Evolution of female bathing suit
The storied evolution of the woman’s bathing suit
By ELEFTHERIA TRAIOU From ekathimerini
In 1907, Annette Kellerman appeared on a Boston beach wearing the world’s first one-piece bathing suit for a woman. The 20-year-old Australian athlete was arrested on indecency charges even though the suit was extremely modest by modern standards. Yet the fact that it had short sleeves and stopped mid-thigh was considered provocative at a time when the sight of a lady’s ankles was risque. The offensive garment was also tight, showing off the figure of the young swimmer, who went on to star in the first silent pictures with nude scenes.
Nevertheless, Kellerman’s swimsuit soon became all the rage in the Western world, including Greece, and it can be seen among the older photographs in the collection of Nikos Politis, the proud owner of one of the country’s greatest private photographic archives.
Among these older photographs, we see one from the late 1910s showing an attractive young woman posing on the beach in a dark one-piece suit with matching shoes, a small parasol and a turban.
Until Kellerman shocked the establishment’s sensibilities, women in Europe and the United States wore a two-piece – nothing like the modern bikini – that consisted of a dress worn over long bloomers, often with stockings as well. These ungainly garments were usually made of wool: itchy, uncomfortable and heavy when wet.
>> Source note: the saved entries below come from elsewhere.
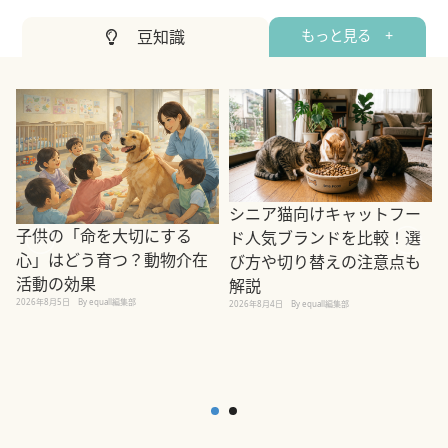
豆知識
もっと見る +
シニア猫向けキャットフー
子供の「命を大切にする
ド人気ブランドを比較！選
心」はどう育つ？動物介在
び方や切り替えの注意点も
活動の効果
解説
2026年8月5日
By equall編集部
2026年8月4日
By equall編集部
2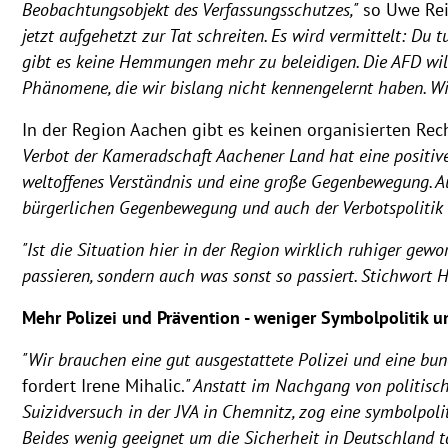
Beobachtungsobjekt des Verfassungsschutzes,"
so Uwe Rei
jetzt aufgehetzt zur Tat schreiten. Es wird vermittelt: Du
gibt es keine Hemmungen mehr zu beleidigen. Die AFD will
Phänomene, die wir bislang nicht kennengelernt haben. Wi
In der Region Aachen gibt es keinen organisierten Rec
Verbot der Kameradschaft Aachener Land hat eine positive
weltoffenes Verständnis und eine große Gegenbewegung. Auc
bürgerlichen Gegenbewegung und auch der Verbotspolitik vo
"Ist die Situation hier in der Region wirklich ruhiger gewo
passieren, sondern auch was sonst so passiert. Stichwort 
Mehr Polizei und Prävention - weniger Symbolpolitik un
"Wir brauchen eine gut ausgestattete Polizei und eine bu
fordert Irene Mihalic.
" Anstatt im Nachgang von politisc
Suizidversuch in der JVA in Chemnitz, zog eine symbolpol
Beides wenig geeignet um die Sicherheit in Deutschland t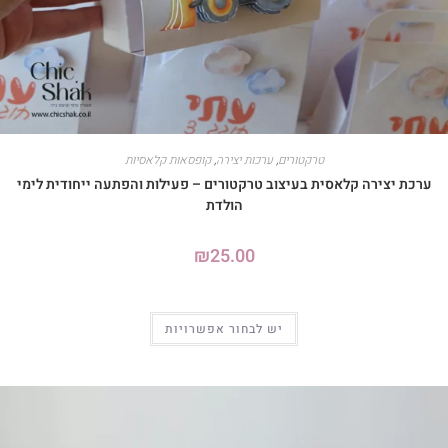
טרקטורים
,
ערכות יצירה
,
קופסאות קלאסיות
ערכת יצירה קלאסית בעיצוב טרקטורים – פעילות והפתעה ייחודית לימי
הולדת
₪
25.00
יש לבחור אפשרויות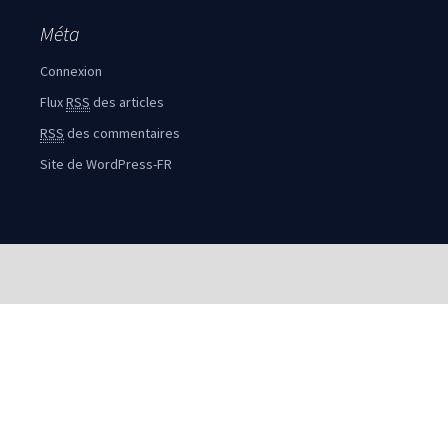
Méta
Connexion
Flux
RSS
des articles
RSS
des commentaires
Site de WordPress-FR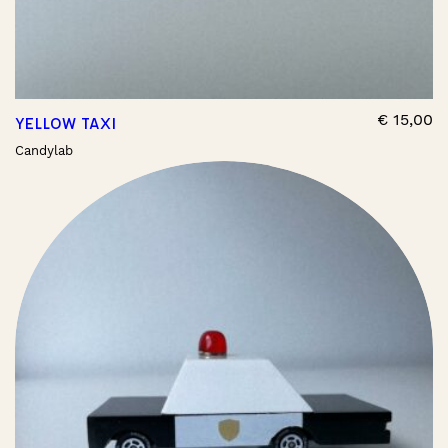
€
15,00
YELLOW TAXI
Candylab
This is exactly what Kellerman argued to the judge who ordered her release. He accepted that she needed the suit to train, but ruled that she could only wear it in the sea and then with black stockings.
The publicity surrounding this incident prompted the swimmer to design her own bathing suit line and turn over a new page in women’s fashion. Her suits were snapped up, not just because they made swimming so much more comfortable, but also because they were a victory in the women’s liberation movement.
Up until the mid-1920s, police would patrol America’s beaches and measure the length of women’s bathing suits, but these rules were soon to be broken as women in Europe and America fought for equal rights. Mixed beaches were just the next step.
Politis grew up in the coastal Athens suburb of Glyfada, right next to the beach and loving everything about it, so photographs of early bathing suits – which seem “so charming and funny” – would hardly have escaped the collector’s notice.
“I was enchanted by the ladies in the full-body suits with their little parasols. The same with the men, with the mustaches that were favored back then and also the big one-piece suits that were sometimes a single color and sometimes with broad stripes. But they were sleeveless, as men were granted that luxury a lot earlier,” he says.
Part of this collection has been used in the bilingual (Greek-English) coffee table book “Palaio Faliro 1900-1960: Photos from the Archive of Nikos Politis,” published in 2014 by the Palaio Faliro Municipality, while another part of the collection will furnish a second book dedicated to the Athenian seaside resort of Vouliagmeni, due for publication soon.
Most of the collector’s photographs concern the advent of mixed beaches, a development that was by no means a simple affair. Before men and women were allowed to swim in the same area, police would patrol the city’s coasts looking to arrest men trying to infiltrate the ladies’ bathing spots.
But time always bring change and another milestone in beach culture was when fun at sea stopped being the exclusive privilege of the rich and became popular leisure, as was the case in England in the 1930s, when factories closed in August and their workers sought some respite at the beach. Coco Chanel also left her mark in the 1920s, when along with comfortable trousers and short hair, she also made suntans all the rage, smashing the convention of pale skin being regarded as elegant.
All of these changes occurred in Greece as well. There are newspaper headlines from 1916 hailing the first mixed beaches and also a rumor that a young lady was behind an anonymous ad placed in a 1917 newspaper calling for supporters for a campaign for more mixed beaches. As the trend spread across resorts from Athens to Thessaloniki and Piraeus to Crete, beach policing ebbed, stopping completely in 1927.
The next milestone was the two-piece bikini, created by French auto designer Louis Reard in 1946. When he first tried to present it on a catwalk in Paris, none of the models agreed to wear it, so Reard approached a young woman who danced nude at a casino. The bikini was even banned from the Miss World beauty pageant in 1951. It took the bravery of two movie stars – Brigitte Bardot at the 1953 Cannes Film Festival and Ursula Andress in the 1962 James Bond spy thriller “Dr No” – to popularize the daring new look. Yet even with their significant contribution, the bikini did not really become acceptable until the 1970s.
IMAGE: politis_1_web4
Beachgoers pose in Kalamaki, southern Athens, a popular spot for a swim and a bite at one of the local tavernas, in August 1930.